For the record, I agree with you both that a random person shouldn't just try to "DIY it".

However, I think some of the risks you mentioned can be attacked. Humans are very sensitive to LPS, with a fatal dose ranging in 1 ug/kg, however people have survived (and ethics boards have cleared experiments using!) doses of 4 ng of *purified* LPS per kg, so around 140 ng of LPS (https://www.ncbi.nlm.nih.gov/pubmed/2835680/). Assuming a saturated culture is completely made up of E.coli, about .1 ul of that culture would come out to around 100 ng of E.coli and thus would be around that dose, assuming E.coli is entirely made up of LPS, which it is not. At the same time, .1 ul of saturated culture would probably contain enough E.coli to mount an adaptive response against. You could even dilute further down to .01 ul... if an e.coli is about 1 femtoliter then .01 ul still contains 10 million e.coli so...  seems like it would be enough. Also I'd like to reiterate that these would be dead E.coli that have been thermally lysed. 

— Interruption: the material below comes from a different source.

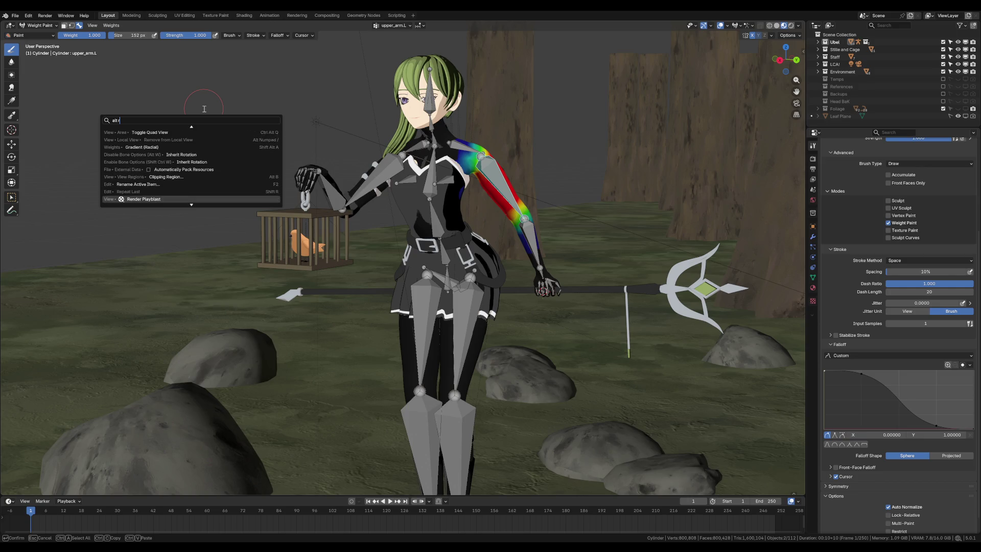
pyautogui.press('Down')
pyautogui.press('Down')
pyautogui.press('Down')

Anyways, at that point you wouldn't be dying of LPS toxicity. And the idea would be to proceed by eliminating risks one by one until the risk/reward payoff is positive, even if the payoff is small (slight chance of becoming immune to virus that probably won't kill you). 

[Cathal Garvey]

Just to change direction here a bit, (because in principle I do want to see better knowledge-bases on how to do medicine far from privilege): what's wrong with using inorganic adjuvents, which probably have a safer dose/response curve, probably lower response variability, and might be easier to determine purity/sterility?

[Michael Flynn]

I would say the difficulty there would be purifying the antigen, in that case? You would need to express the antigen in large quantities and purify it. You would need some kind of kit.

[Michael Flynn]

Regarding generating a B cell response vs a T cell response - doesn't a B cell response create a T cell response? If I remember correctly, if an antigen binds to a B cell receptor, it gets endocytosed, proteolytically processed, and presented on the membrane to T cells. 

[Michael Flynn]

https://www.frontiersin.org/articles/10.3389/fimmu.2017.00319/full

[Zonie deep]

Hola it's very easy to highly purify expressed proteins using affinity tags and resins that bind the tag. And very easy to make relatively large quanities.
Express the a portion of the receptor binding domain of the spike protein. There's data on best epitopes.

[Michael Flynn]

Just to make a correction to myself from before, .1 ul E.coli would contain 100 ug of the bacterium, not 100 ng. You would want to dilute it 1:1000  before re-dilution for injection - yikes! Don't try at home folks!

[Zonie deep]

You express covid protein in E. Coli and highly purify it biochemically. You can get rid of almost all of the lysate ie lps this way. Some insulin preps etc for human use are made similarily. There are lots of adjuvant formulations. I thinks there's a standard one for most of the many vaccines that are now in use. Of course you need some expertise for a hacker vaccine to make sure it's sterile right dosage adjuvant. Some type of safety test.